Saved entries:
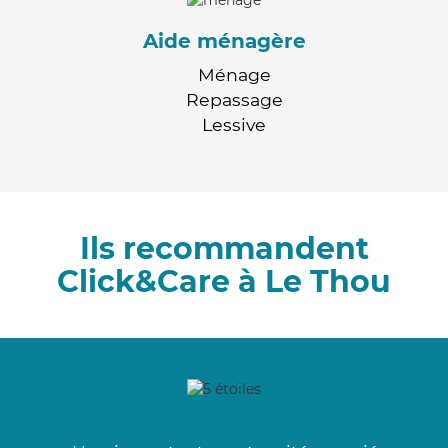
Aide ménagère
Ménage
Repassage
Lessive
Ils recommandent
Click&Care à Le Thou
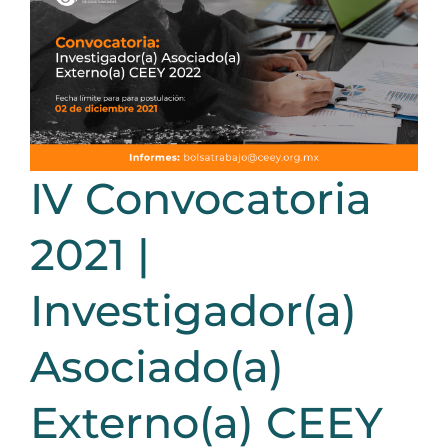
IV Convocatoria
2021 |
Investigador(a)
Asociado(a)
Externo(a) CEEY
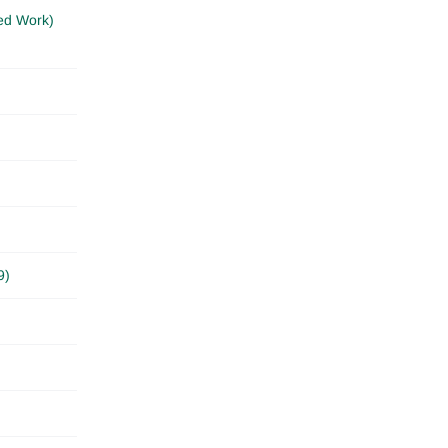
ed Work)
9)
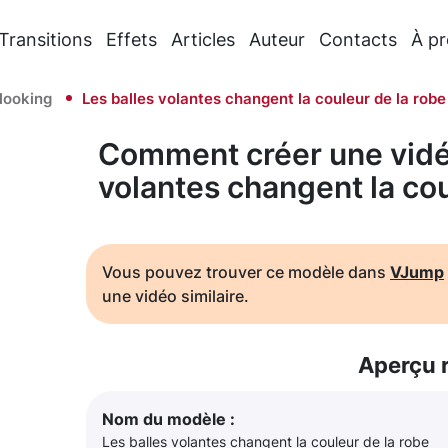
Transitions
Effets
Articles
Auteur
Contacts
À p
looking
Les balles volantes changent la couleur de la robe
Comment créer une vidéo
volantes changent la cou
Vous pouvez trouver ce modèle dans
VJump
une vidéo similaire.
Aperçu 
Nom du modèle :
Les balles volantes changent la couleur de la robe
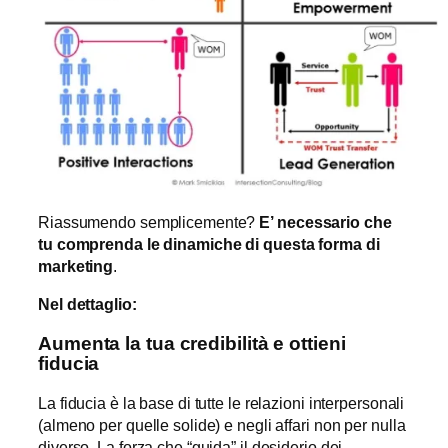
Riassumendo semplicemente?
E
’
necessario che
tu comprenda le dinamiche di questa forma di
marketing
.
Nel dettaglio:
Aumenta la tua credibilit
à
e ottieni
fiducia
La fiducia è la base di tutte le relazioni interpersonali
(almeno per quelle solide) e negli affari non per nulla
diverso. La forza che “guida” il desiderio dei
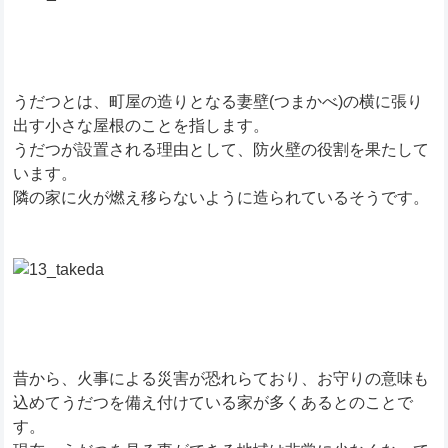
うだつとは、町屋の造りとなる妻壁(つまかべ)の横に張り
出す小さな屋根のことを指します。
うだつが設置される理由として、防火壁の役割を果たして
います。
隣の家に火が燃え移らないように造られているそうです。
昔から、火事による災害が恐れらており、お守りの意味も
込めてうだつを備え付けている家が多くあるとのことで
す。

What you have to do: Reproduce the text read from every row above, keeping each line unchanged and in order, and leave the pictures out.

Result:
Aide ménagère
Ménage
Repassage
Lessive
Ils recommandent
Click&Care à Le Thou
IV Convocatoria
2021 |
Investigador(a)
Asociado(a)
Externo(a) CEEY
ed Work)
9)
Transitions
Effets
Articles
Auteur
Contacts
À p
looking
Les balles volantes changent la couleur de la robe
Comment créer une vidéo
volantes changent la cou
Vous pouvez trouver ce modèle dans
VJump
une vidéo similaire.
Aperçu 
Nom du modèle :
Les balles volantes changent la couleur de la robe
Riassumendo semplicemente?
E
’
necessario che
tu comprenda le dinamiche di questa forma di
marketing
.
Nel dettaglio:
Aumenta la tua credibilit
à
e ottieni
fiducia
La fiducia è la base di tutte le relazioni interpersonali
(almeno per quelle solide) e negli affari non per nulla
diverso. La forza che “guida” il desiderio dei
うだつとは、町屋の造りとなる妻壁(つまかべ)の横に張り
出す小さな屋根のことを指します。
うだつが設置される理由として、防火壁の役割を果たして
います。
隣の家に火が燃え移らないように造られているそうです。
昔から、火事による災害が恐れらており、お守りの意味も
込めてうだつを備え付けている家が多くあるとのことで
す。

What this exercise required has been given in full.